Но его голос был чист и приятен, и, слушая его, я в первый раз поняла всю чарующую прелесть старинной арабской музыки, приводившей собою в восхищение много других печальных душ раньше моей.
Иногда молодой мавр приносил с собою маленькую свирель, на которой играют пастухи и верблюжатники-бедуины. Этот легкий тростник, казалось, сохранил в себе серебристое журчание возрастивших его ручьев.
До поздних часов, в то время, как мусульманский Тунис спал, опьяняемый ароматами, незнакомец изливал таким образом в пении и вздохах свою тоскующую душу. Затем бесшумно, точно привидение, он подымался с камня и исчезал в тени двух маленьких комнат, соединявшихся, вероятно, с другими развалинами.

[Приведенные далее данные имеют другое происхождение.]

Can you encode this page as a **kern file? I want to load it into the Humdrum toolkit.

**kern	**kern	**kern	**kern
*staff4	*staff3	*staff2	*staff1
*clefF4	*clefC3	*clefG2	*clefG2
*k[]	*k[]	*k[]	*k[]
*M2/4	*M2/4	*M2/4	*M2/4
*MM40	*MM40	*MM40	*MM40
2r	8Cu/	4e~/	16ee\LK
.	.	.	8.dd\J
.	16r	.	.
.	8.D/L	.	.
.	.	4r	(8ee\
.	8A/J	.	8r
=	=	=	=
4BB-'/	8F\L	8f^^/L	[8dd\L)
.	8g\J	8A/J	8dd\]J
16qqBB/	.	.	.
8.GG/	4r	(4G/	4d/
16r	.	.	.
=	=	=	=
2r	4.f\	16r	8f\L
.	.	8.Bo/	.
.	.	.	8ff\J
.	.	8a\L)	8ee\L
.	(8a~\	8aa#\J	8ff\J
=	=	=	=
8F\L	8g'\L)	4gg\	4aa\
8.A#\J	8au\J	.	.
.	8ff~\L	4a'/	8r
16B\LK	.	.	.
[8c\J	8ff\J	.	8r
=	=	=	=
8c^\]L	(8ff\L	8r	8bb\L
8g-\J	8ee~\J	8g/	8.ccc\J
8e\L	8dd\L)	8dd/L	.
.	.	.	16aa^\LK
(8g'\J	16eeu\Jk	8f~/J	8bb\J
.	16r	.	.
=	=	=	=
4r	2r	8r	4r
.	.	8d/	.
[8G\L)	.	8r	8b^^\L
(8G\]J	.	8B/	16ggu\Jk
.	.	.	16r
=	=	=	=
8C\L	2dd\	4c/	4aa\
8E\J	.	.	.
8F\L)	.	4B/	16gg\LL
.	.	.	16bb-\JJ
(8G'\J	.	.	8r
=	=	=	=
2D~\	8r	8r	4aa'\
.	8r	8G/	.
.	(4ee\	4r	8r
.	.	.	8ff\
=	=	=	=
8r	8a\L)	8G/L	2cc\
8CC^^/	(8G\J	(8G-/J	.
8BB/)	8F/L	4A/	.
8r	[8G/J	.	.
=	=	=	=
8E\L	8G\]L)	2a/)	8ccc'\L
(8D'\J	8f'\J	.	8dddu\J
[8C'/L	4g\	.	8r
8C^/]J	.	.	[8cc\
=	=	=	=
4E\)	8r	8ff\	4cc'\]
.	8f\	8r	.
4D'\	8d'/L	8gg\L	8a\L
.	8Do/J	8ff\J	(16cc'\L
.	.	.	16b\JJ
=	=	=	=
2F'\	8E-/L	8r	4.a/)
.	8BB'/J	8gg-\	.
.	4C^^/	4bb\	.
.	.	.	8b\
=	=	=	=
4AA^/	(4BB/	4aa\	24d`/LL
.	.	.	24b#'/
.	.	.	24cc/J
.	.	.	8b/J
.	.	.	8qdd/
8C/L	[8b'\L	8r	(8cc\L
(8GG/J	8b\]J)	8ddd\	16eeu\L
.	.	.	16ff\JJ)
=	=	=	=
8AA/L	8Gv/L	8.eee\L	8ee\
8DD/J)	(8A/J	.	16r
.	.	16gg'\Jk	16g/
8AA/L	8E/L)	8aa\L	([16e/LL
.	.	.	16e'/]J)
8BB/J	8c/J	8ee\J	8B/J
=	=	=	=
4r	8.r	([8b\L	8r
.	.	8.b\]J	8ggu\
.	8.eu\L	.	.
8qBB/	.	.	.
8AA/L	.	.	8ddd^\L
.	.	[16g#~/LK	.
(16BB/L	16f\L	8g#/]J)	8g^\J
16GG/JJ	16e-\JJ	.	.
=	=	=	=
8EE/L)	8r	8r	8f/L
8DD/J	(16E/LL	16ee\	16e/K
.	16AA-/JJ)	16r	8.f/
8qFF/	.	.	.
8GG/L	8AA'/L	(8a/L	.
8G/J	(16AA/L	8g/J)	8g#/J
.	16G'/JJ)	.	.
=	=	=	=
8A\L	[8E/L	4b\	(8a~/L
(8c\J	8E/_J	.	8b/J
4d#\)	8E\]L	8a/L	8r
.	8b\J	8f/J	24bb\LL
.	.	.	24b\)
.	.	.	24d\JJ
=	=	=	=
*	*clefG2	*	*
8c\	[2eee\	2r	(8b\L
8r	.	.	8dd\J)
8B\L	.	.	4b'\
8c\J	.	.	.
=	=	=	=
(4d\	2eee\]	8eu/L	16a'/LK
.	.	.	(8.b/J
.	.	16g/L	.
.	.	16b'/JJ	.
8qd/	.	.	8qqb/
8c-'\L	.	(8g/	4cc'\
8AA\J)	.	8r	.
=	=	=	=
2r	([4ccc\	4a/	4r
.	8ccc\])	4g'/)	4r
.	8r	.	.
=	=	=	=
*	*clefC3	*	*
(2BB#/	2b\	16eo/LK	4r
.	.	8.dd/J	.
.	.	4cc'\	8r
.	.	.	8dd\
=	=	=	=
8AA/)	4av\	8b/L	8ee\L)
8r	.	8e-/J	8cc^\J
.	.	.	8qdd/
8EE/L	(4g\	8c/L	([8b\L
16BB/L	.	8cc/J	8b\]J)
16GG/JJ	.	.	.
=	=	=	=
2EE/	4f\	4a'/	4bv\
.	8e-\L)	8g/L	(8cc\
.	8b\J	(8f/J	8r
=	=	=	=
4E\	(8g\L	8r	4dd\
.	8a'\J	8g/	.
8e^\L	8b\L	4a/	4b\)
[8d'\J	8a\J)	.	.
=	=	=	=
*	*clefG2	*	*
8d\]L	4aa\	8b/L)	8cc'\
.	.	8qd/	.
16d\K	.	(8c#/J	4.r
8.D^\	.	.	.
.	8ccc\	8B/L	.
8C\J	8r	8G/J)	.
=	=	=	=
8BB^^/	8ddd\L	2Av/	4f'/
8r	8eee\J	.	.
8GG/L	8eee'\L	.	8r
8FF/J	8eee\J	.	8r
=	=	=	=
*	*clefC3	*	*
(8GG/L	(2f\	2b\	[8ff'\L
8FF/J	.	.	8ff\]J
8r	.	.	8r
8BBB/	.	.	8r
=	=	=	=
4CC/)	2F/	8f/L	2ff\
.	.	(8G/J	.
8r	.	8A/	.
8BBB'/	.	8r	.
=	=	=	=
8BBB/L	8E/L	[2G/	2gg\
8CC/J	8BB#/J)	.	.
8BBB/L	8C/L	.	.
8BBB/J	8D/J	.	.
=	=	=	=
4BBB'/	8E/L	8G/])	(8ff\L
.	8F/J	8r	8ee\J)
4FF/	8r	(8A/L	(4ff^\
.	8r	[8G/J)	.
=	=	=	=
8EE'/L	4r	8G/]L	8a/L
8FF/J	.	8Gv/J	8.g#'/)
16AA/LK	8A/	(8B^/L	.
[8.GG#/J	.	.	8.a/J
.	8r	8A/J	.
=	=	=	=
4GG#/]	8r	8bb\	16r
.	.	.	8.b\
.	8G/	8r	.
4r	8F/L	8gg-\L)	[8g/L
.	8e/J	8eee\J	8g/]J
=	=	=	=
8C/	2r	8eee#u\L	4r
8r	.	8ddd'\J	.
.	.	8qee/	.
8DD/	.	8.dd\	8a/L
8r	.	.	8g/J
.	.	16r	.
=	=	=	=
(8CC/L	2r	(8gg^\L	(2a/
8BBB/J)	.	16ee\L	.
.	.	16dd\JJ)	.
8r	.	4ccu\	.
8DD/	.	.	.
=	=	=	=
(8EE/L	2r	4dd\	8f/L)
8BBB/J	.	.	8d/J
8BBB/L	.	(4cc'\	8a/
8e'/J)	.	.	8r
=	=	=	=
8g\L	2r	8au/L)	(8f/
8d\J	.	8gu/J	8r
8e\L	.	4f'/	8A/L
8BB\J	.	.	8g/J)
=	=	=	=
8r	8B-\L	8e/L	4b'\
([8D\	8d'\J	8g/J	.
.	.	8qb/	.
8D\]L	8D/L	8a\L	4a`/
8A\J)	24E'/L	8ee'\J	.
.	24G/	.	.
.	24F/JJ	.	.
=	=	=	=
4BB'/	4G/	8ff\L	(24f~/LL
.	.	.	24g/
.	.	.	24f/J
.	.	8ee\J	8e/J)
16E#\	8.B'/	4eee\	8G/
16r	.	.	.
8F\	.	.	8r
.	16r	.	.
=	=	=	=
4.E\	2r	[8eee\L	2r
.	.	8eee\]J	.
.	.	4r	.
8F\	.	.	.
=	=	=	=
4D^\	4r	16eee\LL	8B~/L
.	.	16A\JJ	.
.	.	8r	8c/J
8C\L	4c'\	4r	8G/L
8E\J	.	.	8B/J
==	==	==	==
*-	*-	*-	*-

Бывшая раба, Хадиджа в течение сорока лет жила в самых знаменитых семьях Туниса и на своих коленях воспитала не одно поколение молодых людей. Однажды я подозвала ее и показала ей ночного музыканта. Суеверная старуха покачала головою:
— Я не знаю его… хотя хорошо знаю всю молодежь, принадлежащую к лучшим семьям города.
Потом, понизив голос, она с дрожью добавила:
— Бог его знает, живой ли это человек. Может быть, это просто тень одного из прежних обитателей, а его музыка — какое-нибудь колдовство?
Зная характер этой расы, где каждый вопрос, касающийся частной жизни и тех или иных поступков лица, считается оскорбительным, — я не посмела обратиться к незнакомцу из опасения навсегда спугнуть его из его убежища.
Однако я напрасно ждала его в один вечер. Он не пришел больше. Но звук его голоса и нежные переливы его свирели до сих пор еще вспоминаются мне в лунные ночи. И порою какая-то странная грусть охватывает меня при мысли, что никогда не узнаю я, кто был этот таинственный музыкант и что влекло его к этим развалинам.
БЛЕД-ЭЛЬ-АТТАР
(Город ароматов)
В одном из древнейших кварталов Туниса, рядом с мечетью Джемаа-Зитуна, где все дышит спокойною стариною и непоколебимою верою, есть небольшой тенистый пассаж — Сук-эль-Аттарин. При самом входе в него вас охватывает особенная атмосфера, сотканная из нежнейших красок и тончайших запахов.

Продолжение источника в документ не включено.